Copy out every line in the rows below that contains the word "common".

+ + + + + + +

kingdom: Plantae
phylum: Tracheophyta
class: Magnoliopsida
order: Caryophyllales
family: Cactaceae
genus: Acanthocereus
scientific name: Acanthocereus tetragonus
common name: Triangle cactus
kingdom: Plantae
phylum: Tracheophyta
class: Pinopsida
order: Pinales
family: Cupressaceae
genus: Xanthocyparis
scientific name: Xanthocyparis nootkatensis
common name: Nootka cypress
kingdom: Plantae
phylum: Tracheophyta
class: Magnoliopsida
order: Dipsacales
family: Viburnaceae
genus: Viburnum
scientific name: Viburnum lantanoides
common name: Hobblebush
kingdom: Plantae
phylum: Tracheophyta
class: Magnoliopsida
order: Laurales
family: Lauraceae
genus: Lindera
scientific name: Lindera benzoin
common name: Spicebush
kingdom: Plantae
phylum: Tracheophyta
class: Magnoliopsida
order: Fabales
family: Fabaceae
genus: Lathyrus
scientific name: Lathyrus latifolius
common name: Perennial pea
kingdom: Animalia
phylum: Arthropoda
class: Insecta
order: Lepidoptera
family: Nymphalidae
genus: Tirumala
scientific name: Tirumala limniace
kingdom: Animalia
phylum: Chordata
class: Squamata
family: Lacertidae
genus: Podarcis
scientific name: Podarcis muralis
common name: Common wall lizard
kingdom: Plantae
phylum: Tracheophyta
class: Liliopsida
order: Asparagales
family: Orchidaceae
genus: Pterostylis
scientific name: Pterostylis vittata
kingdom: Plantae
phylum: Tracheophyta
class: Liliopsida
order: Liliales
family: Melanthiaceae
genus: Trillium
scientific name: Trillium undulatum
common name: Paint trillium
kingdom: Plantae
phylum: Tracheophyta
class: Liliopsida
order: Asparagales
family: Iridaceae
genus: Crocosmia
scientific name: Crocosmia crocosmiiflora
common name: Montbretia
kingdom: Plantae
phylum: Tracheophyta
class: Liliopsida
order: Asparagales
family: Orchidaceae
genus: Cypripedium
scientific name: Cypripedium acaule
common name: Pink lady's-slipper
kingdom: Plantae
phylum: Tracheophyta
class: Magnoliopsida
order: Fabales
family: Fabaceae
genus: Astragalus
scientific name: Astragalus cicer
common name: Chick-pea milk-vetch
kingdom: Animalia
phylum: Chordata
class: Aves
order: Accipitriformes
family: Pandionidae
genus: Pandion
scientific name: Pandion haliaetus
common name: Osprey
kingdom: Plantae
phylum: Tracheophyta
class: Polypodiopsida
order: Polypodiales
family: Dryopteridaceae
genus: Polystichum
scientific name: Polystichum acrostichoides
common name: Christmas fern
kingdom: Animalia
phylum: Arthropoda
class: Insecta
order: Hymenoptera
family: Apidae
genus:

+ + + + + + +

> **The answer**:
common name: Triangle cactus
common name: Nootka cypress
common name: Hobblebush
common name: Spicebush
common name: Perennial pea
common name: Common wall lizard
common name: Paint trillium
common name: Montbretia
common name: Pink lady's-slipper
common name: Chick-pea milk-vetch
common name: Osprey
common name: Christmas fern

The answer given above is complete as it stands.